TV highlights: Homeland’s last hurrah and the belles of Belgravia

Over the years, Homeland has been one of the most consistently entertaining series in this new golden age of television.

Claire Danes in 'Homeland' (photo credit: SIFEDDINE ELAMINE/2019 SHOWTIME HOMELAND/COURTESY OF YES)
Claire Danes in 'Homeland'
(photo credit: SIFEDDINE ELAMINE/2019 SHOWTIME HOMELAND/COURTESY OF YES)
Homeland, which runs on YesEdge, came to an end earlier this week after an eight-season run, in an episode titled “Prisoners of War,” a nod to the Israeli series from which it was adapted.

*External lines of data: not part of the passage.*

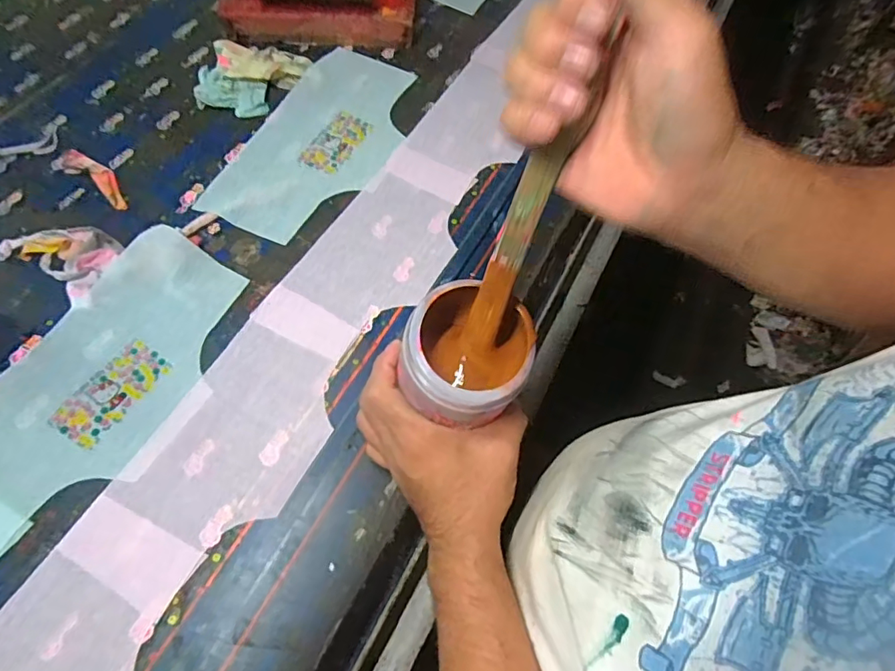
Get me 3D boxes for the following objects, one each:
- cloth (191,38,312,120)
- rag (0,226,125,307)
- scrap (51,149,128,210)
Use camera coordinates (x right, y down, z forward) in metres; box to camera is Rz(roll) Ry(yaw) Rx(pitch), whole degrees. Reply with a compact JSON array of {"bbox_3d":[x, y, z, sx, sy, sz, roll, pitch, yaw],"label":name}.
[{"bbox_3d":[-0.247,-0.323,0.659,0.121,0.034,0.096,10,62,1],"label":"cloth"},{"bbox_3d":[-0.396,-0.082,0.528,0.113,0.020,0.075,19,62,6],"label":"rag"},{"bbox_3d":[-0.392,-0.177,0.584,0.114,0.005,0.034,31,64,12],"label":"scrap"}]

Although a preview of the finale was not available at press time, it was fairly clear where it was headed from the action this entire season, as bipolar former CIA agent Carrie Mathison (Claire Danes) ran a jagged course between her mentor, Saul Berenson (Mandy Patinkin), now the US national security adviser, and a Russian agent, Yevgeny (Costa Ronin), who was her captor when she was held in Moscow. Her focus was on helping Saul broker a peace deal between the US and the Taliban (a storyline echoed by recent US efforts to make a similar deal).
Some of the harshest Taliban characters unexpectedly softened, wowed by Saul’s impassioned speeches about not losing any more lives in an endless conflict. But Homeland isn’t really at its best without interesting bad guys, and the show has fought to overcome this problem by introducing a spineless new American president (Sam Trammell of True Blood) and a treacherous Afghan leader (Israeli-Arab actor Mohammad Bakri). Carrie is at her best playing against an adversary who is as complicated, flawed and interesting as she is, and she has lacked such a villain since the demise several seasons ago of Brody (Damian Lewis), the former POW who was turned by his terrorist captors.

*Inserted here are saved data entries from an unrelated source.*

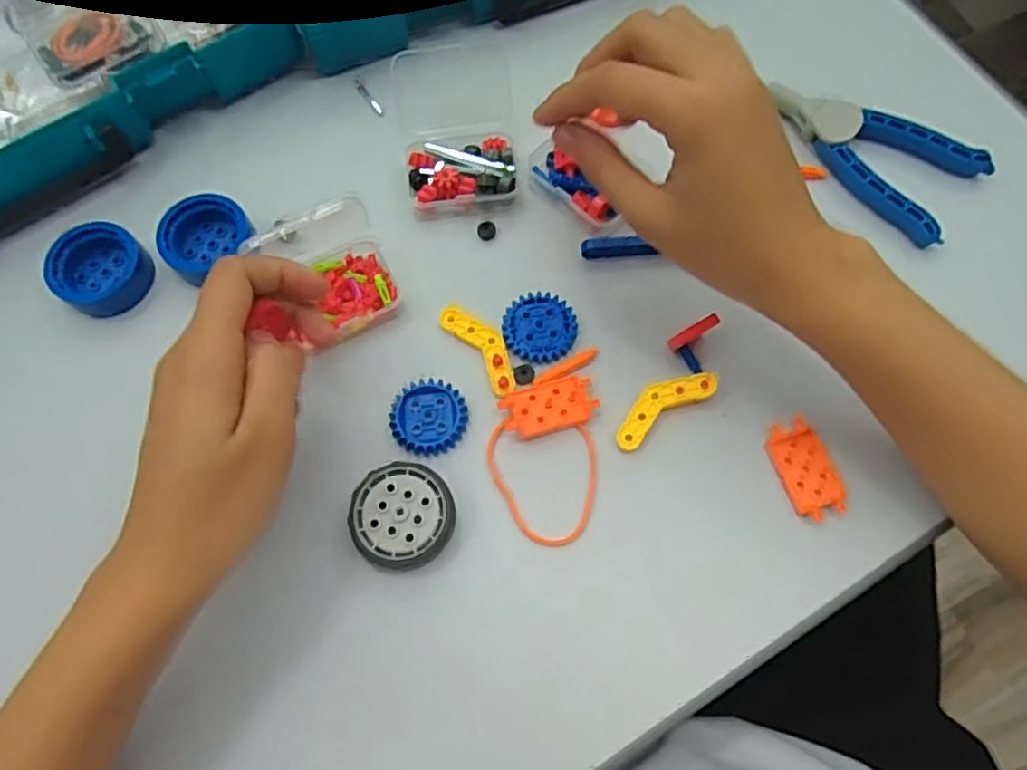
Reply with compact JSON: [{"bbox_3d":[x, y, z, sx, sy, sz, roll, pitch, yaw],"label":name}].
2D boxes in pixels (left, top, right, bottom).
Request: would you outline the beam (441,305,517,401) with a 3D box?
[{"bbox_3d":[-0.016,-0.022,0.351,0.021,0.005,0.058,-35,76,-11],"label":"beam"}]

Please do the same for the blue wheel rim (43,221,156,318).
[{"bbox_3d":[-0.225,-0.062,0.360,0.044,0.026,0.047,0,72,-1],"label":"blue wheel rim"}]

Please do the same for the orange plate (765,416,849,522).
[{"bbox_3d":[0.146,0.041,0.329,0.027,0.006,0.049,-20,74,-7],"label":"orange plate"}]

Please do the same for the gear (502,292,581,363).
[{"bbox_3d":[0.014,-0.032,0.353,0.038,0.004,0.039,-13,73,-5],"label":"gear"}]

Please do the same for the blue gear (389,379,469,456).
[{"bbox_3d":[-0.044,0.015,0.338,0.038,0.004,0.038,-11,73,-4],"label":"blue gear"}]

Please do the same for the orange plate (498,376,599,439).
[{"bbox_3d":[0.018,0.011,0.338,0.048,0.006,0.026,-15,73,-6],"label":"orange plate"}]

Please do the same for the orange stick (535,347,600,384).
[{"bbox_3d":[0.028,-0.010,0.348,0.037,0.004,0.007,-27,75,-9],"label":"orange stick"}]

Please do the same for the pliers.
[{"bbox_3d":[0.208,-0.140,0.378,0.063,0.013,0.123,-40,77,-12],"label":"pliers"}]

Over the years, Homeland has been one of the most consistently entertaining series in this new golden age of television. Its realistic portrayal of bipolar disorder was groundbreaking, and Carrie was a brilliant, fearless and often frustrating character, a heroine who has taken her place alongside The Sopranos’ Tony, Breaking Bad’s Walter White and Mad Men’s Don Draper in the new TV pantheon. She will be missed.
Downton Abbey
fans will be excited to see Belgravia, a new six-part series written by Downton creator Julian Fellowes and based on his novel. It will start showing in Israel on Sundays on HOT 3 at 8:45 p.m. on May 3 and on HOT VOD, as well as on YesVOD from May 3 and on the Quarantine Channel (YesEdge) for seniors starting on May 8 at 8:30 p.m. It is set in London on the eve of the Battle of Waterloo and tells the story of two older women, one nouveau riche and one a noblewoman, played by Tamsin Greig (Episodes) and Harriet Walter, and their involvement in the love lives of some 20-somethings, one of whom is an illegitimate child whose identity has been kept hidden.

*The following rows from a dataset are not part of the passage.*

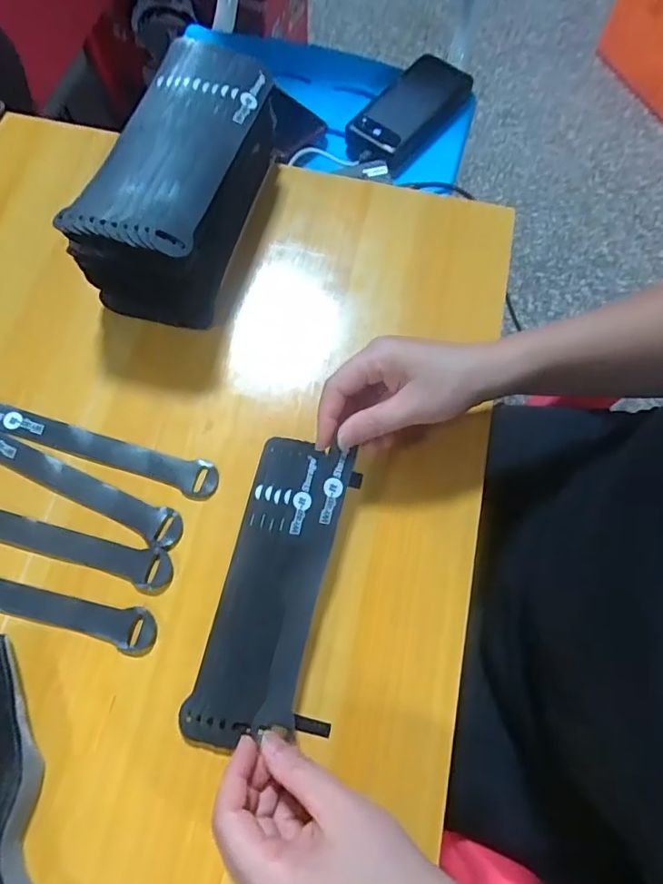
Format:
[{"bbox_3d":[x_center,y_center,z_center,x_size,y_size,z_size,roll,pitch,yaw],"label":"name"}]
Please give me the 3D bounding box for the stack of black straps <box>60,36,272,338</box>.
[{"bbox_3d":[-0.109,-0.200,0.404,0.090,0.094,0.209,12,72,5],"label":"stack of black straps"}]

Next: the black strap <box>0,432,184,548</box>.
[{"bbox_3d":[-0.195,0.022,0.375,0.200,0.005,0.023,24,72,9],"label":"black strap"}]

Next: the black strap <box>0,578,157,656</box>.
[{"bbox_3d":[-0.213,0.102,0.347,0.201,0.005,0.025,12,71,5],"label":"black strap"}]

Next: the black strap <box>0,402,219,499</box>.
[{"bbox_3d":[-0.177,0.001,0.379,0.198,0.007,0.024,16,72,6],"label":"black strap"}]

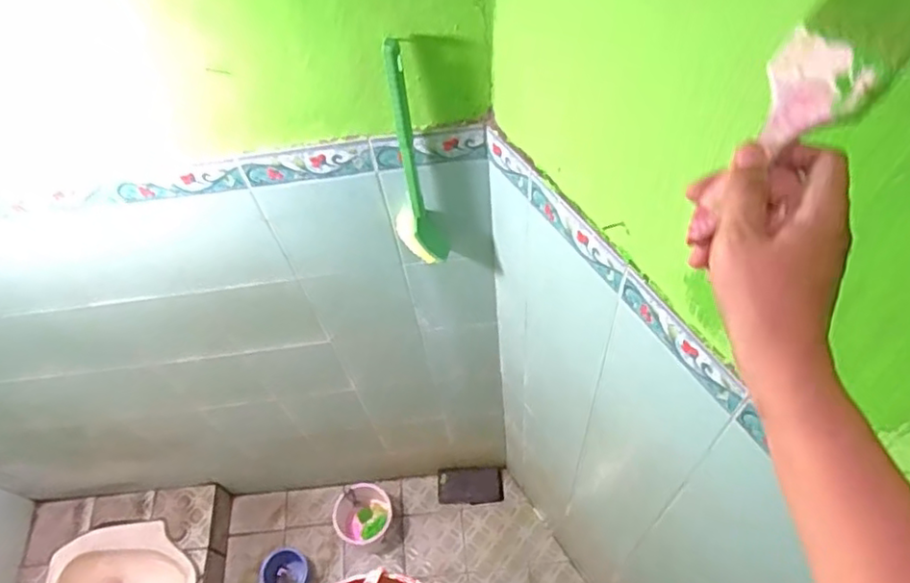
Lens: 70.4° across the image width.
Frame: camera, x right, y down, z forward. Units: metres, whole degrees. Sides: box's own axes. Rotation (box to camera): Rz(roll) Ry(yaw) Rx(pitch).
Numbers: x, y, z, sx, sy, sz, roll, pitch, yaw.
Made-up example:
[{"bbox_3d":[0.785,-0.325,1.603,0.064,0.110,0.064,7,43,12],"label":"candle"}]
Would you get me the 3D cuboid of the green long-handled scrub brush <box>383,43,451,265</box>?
[{"bbox_3d":[-0.068,-0.186,0.968,0.078,0.402,0.072,-12,58,-3],"label":"green long-handled scrub brush"}]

Sports fans deprived of any new games to watch will have something to argue about with the Netflix series The Last Dance, about Michael Jordan and the glory days of the Chicago Bulls in the 1990s. There are lots of entertaining clips of the Bulls playing, as well as interviews aimed at finding out why and how that era came to an end.
Natalie Wood’s untimely drowning death under mysterious circumstances is the focus of much of the new HBO documentary about her life and career, Natalie Wood: What Remains Behind, which will be available May 6 on Cellcom TV and on YesVOD and Sting TV (and will be broadcast on YesDocu on May 9 at 10:30 p.m.).
This documentary features interviews with key people in Wood’s life, including her widower, Robert Wagner, to whom she was married twice, and her daughters.
Far more interesting than the sections on her death are the parts about her career. Born to a family of Russian immigrants, Wood became a child star in such high-profile films as the Christmas classic Miracle on 34th Street, and was the sole support of her entire family when she was still a youngster. It shows how she went after roles in Rebel without a Cause, Splendor in the Grass, West Side Story and other classics and started taking roles in edgier projects in the 1970s. The sections on her romances with ladies’ man Warren Beatty and the much older director Nicholas Ray are gossipy fun.